From Bloomberg News
The retail market for women who prefer to dress conservatively could be worth more than $350 billion in two years.
The first time Maria Alia wore a hijab was her first day as a freshman at Baker High School in Mobile, Ala. Her father is Sunni Muslim, and all the women in her family wore a head covering, including her Puerto Rican mother. Alia loved clothes, but she never saw anyone who looked like her on style blogs or in magazines. In high fashion, “beautiful” has rarely been depicted as a hijab-wearing Muslim.
Once she started posting selfies to her Instagram account, however, other Muslim girls started reaching out to her, asking for tips. Alia, now 26, has more than 400,000 followers on Instagram, making her one of the platform’s popular “modest fashion” influencers. She’s been hired by Tiffany, Giorgio Armani, H&M, and other brands, often wearing a headscarf printed in a riot of colors or patterns. Sometimes she’ll wear a long Carolina Herrera dress; other days she’ll pair jeans with Nike M2K Tekno sneakers. She’s one of several online stars who, in the last two years, have turned “modest fashion” into the unlikeliest buzzword since “fanny pack.”
The style is as old as Adam and Eve, but it’s newly cool. “Everyone has their own interpretation of modesty,” Alia says. “But this idea that it’s just a very plain, no adornment, humble way of dressing—that was some other person’s definition.”
In an industry where putting a black model on the cover of a fashion magazine still counts as news, the huge followings of stylish Muslim women such as Alia have given brands the courage to think beyond primarily white, waiflike images and embrace a broader range of bodies and cultures. “Social media formulated a new ‘cool kid’ in society,” says Alia Khan, chairwoman of the Dubai-based Islamic Fashion and Design Council. “Now the modest woman has a community. She no longer has to feel like she is alone.”
One of the coolest of these new cool kids is Muslim model Halima Aden(780,000 Instagram followers).

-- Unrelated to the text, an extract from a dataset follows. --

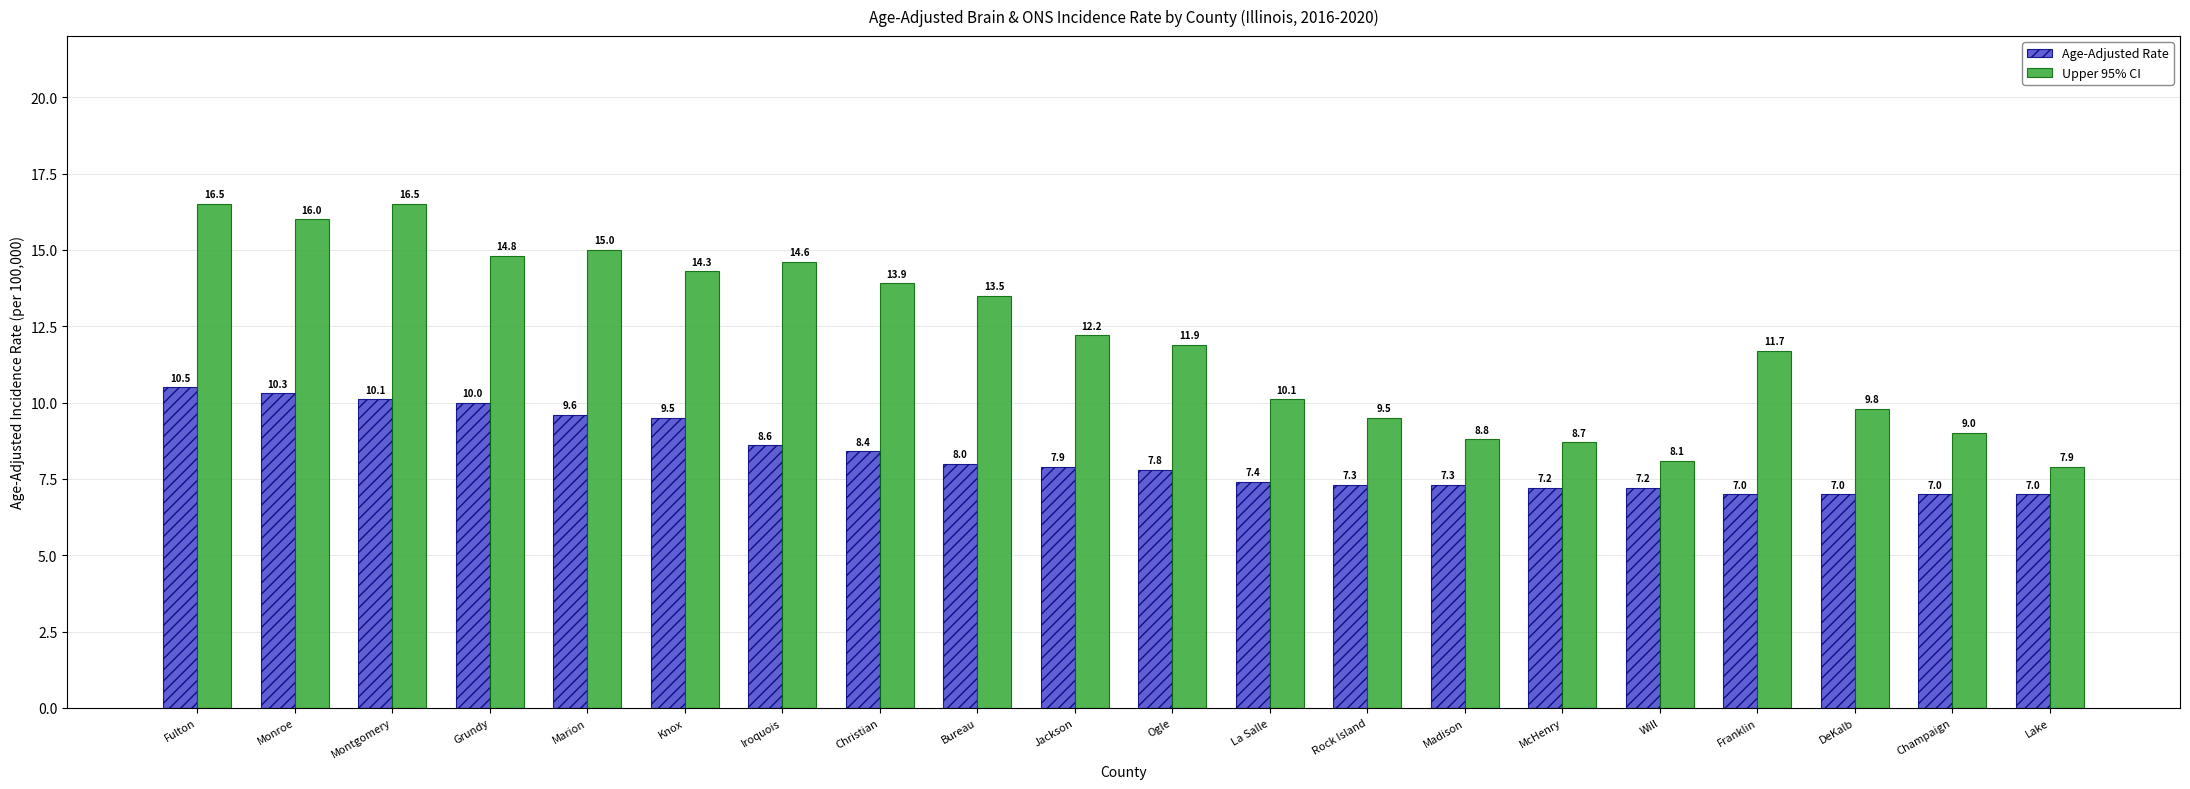

The value of Age-Adjusted Rate at Jackson is 7.9. True or false?

True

After she won notice for wearing a hijab and burkini in the Miss Minnesota USA beauty pageant two years ago, she’s appeared on 10 magazine covers, including British Vogue and Allure. “I have women messaging me on social media every day thanking me for essentially, in their eyes, making modest clothing cool,” says Aden, who was born in a Kenyan refugee camp. “I never knew a black, hijab-wearing Muslim woman could be in high fashion. It’s hard to visualize something you haven’t seen before.”